Da die Ursache des kreisrunden Haarausfalls bislang nicht therapeutisch angegangen werden kann, versucht sich die Medizin mit Symptomtherapien. So werden die kahlen Stellen mit einer Kortison-Salbe behandelt, um das körpereigene Immunsystem zu unterdrücken. Ergebnis: Die Haare wachsen, doch wird das Kortison abgesetzt, fallen sie zumeist wieder aus. Oder es wird versucht, über eine Stimulation der Kopfhaut das Wachstum wieder in Gang zu bringen. Auch hier sind die Erfolge sehr unterschiedlich. Schließlich gibt es auch den Versuch, das aus den Fugen geratene Immunsystem wieder ins Gleichgewicht zu bringen.

"Man weiß nicht genau, auf welche Therapie jemand anspricht", sagt Kerstin Zienert, Vorsitzende des Vereins "Alopecia Areata Deutschland" (AAD) dem Hamburger Abendblatt. "Wir raten allen Betroffenen, nicht die Flinte ins Korn zu werfen, sondern unterschiedliche Therapien auszuprobieren." Wichtig sei, die Behandlung frühzeitig zu beginnen.

Zienert warnt in diesem Zusammenhang vor "Scharlatanen". "Es gibt keine Wundermittel gegen diese Form des Haarausfalls. Wer das behauptet, will in der Regel nur Geld schinden." Die Vereinsvorsitzende weiß von Patienten zu berichten, die "Tausende" für Behandlungen ausgegeben hätten, die am Ende doch keinen Erfolg brachten.

Für die Psyche der Opfer ist die Krankheit eine Achterbahnfahrt zwischen Verzweiflung und Hoffnung. Davon kann auch Rebecca Simoneit-Barum berichten, die "Iffi Zenker" aus der Kultserie "Lindenstraße"
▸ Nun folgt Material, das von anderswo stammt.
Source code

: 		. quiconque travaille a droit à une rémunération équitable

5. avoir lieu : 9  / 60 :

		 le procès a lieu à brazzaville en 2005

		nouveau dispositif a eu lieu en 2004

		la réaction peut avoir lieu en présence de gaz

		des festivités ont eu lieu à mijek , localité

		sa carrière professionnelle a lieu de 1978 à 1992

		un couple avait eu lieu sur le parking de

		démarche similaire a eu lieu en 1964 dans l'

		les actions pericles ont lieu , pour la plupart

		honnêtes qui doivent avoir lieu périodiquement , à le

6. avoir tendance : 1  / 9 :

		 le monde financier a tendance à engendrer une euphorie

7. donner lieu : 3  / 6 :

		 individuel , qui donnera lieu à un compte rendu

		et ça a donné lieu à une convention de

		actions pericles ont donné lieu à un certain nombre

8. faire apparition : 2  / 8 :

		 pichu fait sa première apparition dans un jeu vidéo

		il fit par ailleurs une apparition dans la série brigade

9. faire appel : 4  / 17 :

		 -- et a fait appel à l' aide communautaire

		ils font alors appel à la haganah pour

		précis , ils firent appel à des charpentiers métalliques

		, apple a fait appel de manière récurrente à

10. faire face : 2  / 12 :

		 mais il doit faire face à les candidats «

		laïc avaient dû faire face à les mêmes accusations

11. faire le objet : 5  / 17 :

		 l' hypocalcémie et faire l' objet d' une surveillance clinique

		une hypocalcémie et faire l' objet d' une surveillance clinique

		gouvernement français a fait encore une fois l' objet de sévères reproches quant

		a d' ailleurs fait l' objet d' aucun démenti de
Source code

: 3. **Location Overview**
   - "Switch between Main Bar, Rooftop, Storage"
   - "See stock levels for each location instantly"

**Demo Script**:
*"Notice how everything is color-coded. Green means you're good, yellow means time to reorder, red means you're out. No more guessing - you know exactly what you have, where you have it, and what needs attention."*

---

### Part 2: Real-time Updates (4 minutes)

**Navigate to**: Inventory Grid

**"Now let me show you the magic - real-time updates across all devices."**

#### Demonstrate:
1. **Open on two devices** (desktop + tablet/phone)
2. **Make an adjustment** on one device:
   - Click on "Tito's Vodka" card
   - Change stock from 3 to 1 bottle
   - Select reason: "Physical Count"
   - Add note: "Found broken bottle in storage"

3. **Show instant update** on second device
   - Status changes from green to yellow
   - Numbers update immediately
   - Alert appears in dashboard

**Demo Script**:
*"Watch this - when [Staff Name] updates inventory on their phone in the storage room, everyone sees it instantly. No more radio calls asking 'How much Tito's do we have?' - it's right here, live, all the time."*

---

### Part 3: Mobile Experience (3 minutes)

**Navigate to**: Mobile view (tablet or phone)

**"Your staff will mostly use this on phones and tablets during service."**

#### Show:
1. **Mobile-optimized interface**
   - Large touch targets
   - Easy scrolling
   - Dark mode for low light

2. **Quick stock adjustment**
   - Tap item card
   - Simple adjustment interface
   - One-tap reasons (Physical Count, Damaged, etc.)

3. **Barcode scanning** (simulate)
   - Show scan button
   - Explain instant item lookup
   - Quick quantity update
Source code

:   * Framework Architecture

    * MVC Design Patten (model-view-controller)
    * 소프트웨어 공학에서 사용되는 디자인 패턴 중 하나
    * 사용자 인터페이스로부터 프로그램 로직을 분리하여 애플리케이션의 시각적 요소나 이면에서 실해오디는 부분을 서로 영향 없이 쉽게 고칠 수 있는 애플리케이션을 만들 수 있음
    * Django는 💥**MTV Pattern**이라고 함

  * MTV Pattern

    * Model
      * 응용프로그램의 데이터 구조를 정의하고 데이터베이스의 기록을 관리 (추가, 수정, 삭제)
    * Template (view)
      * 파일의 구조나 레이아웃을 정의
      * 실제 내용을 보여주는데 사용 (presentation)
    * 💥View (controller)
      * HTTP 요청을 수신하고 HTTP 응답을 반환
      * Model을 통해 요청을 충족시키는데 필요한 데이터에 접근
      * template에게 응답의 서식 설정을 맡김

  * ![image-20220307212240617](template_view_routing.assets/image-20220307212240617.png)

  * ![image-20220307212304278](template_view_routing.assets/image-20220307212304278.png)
- Markenzeichen: rote Löwenmähne. "Ich hatte als Kind kreisrunden Haarausfall. Es war ein absoluter Schock für mich. Haare sind ein Statussymbol, gerade für eine Frau. Ich hatte Glück. Die Krankheit verschwand wieder. Und ich werde niemals dieses Gefühl vergessen, als die ersten Stoppeln wieder sprießten", sagt die Schauspielerin und Artistin, die jetzt die Schirmherrschaft für den Verein übernommen hat.